Step 3 – Activate “Thinking” mode for deeper and more accurate answers, or Deep research
Even much more accurate results you’ll get when you activate “Thinking” mode (in ChatGPT marked as “Thinking” option).
This mode belongs to the newest versions of the GPT-5 model, which have built-in “thinking” – i.e., deeper logical steps and longer analysis. The consequence is that answers can be higher quality and more professional – but at the same time the answer takes significantly longer.
However, you need to count on the fact that the answer takes significantly longer than with the fast “instant” mode. So you use Thinking mode when quality is more important to you than speed – for example, for more demanding professional queries, research, technical topics, legislation or financial decisions.
And where is Thinking mode turned on in ChatGPT?

A level higher still is the agentic “Deep Research” mode.
It’s not just about a “smarter answer,” but about controlled multi-step procedure.
AI plans the work itself, systematically goes through relevant web sources and your materials, continuously evaluates quality of findings, compares claims across sources and compiles findings into a coherent report with clear structure and citations.
The result is typically an extensive report – easily around 15 pages, with dozens of links and tables or graphs – that’s ready for export to PDF and immediate handover to colleagues or clients. It makes sense to turn it on when you need maximum accuracy and verifiability – for example, for legislative research, technical comparisons, investment materials, due diligence, market analyses or complex strategies.
The price for such depth is longer processing time and resource intensity – but when it comes to quality, “Deep Research” today represents the peak of what AI can offer.
If you want to get the most accurate output, write the task as specifically as possible (purpose, scope, audience, required format, comparison metrics, excluded sources) and add quality criteria – for example:
Compare at least 8 sources, state selection methodology, separate “findings” from “interpretation” and attach list of risks and unknowns.
This way you’ll get a report that goes more “to the bone” of the problem and is not just a compilation of links.
It’s just that this method is quite impractical from a time perspective, or you wait too long and often don’t always get the answer you need (personally, I’ve always found it useful to try to read up on the topic a bit while it’s crunching and compare the result with what ChatGPT spits out for me).
And where is the agentic “Deep Research” mode turned on in ChatGPT?
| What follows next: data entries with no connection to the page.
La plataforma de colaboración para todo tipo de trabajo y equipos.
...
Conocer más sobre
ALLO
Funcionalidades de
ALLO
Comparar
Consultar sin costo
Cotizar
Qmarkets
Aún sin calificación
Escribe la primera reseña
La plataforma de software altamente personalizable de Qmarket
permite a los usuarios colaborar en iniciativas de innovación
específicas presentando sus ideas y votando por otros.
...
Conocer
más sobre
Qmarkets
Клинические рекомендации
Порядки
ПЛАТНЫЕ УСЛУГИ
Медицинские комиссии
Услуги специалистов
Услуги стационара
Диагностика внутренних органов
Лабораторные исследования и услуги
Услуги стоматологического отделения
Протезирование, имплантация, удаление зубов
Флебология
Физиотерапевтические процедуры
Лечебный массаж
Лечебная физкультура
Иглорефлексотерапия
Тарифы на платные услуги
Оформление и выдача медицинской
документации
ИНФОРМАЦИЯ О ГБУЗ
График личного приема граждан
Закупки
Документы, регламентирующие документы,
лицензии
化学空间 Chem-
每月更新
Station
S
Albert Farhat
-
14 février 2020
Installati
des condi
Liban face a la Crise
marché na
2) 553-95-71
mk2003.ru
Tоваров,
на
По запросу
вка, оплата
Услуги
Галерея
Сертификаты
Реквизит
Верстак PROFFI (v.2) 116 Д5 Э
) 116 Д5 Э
Instead of repeating the same instructions in every chat, use a smarter approach – ask AI “What all information does it need to best answer you on <your query>?”
Even better is to invest a bit of time in setting up custom instructions that will apply to all conversations. And the most efficient solution for recurring tasks is to create your own specialized GPT. Deep Research is really the best current AI function for complex searching and analysis.
But even so, the iron rule applies – always verify everything. Not even the most advanced AI is one hundred percent reliable. Why, we’ve already explained several times above – because it’s still just a model working on the basis of probability.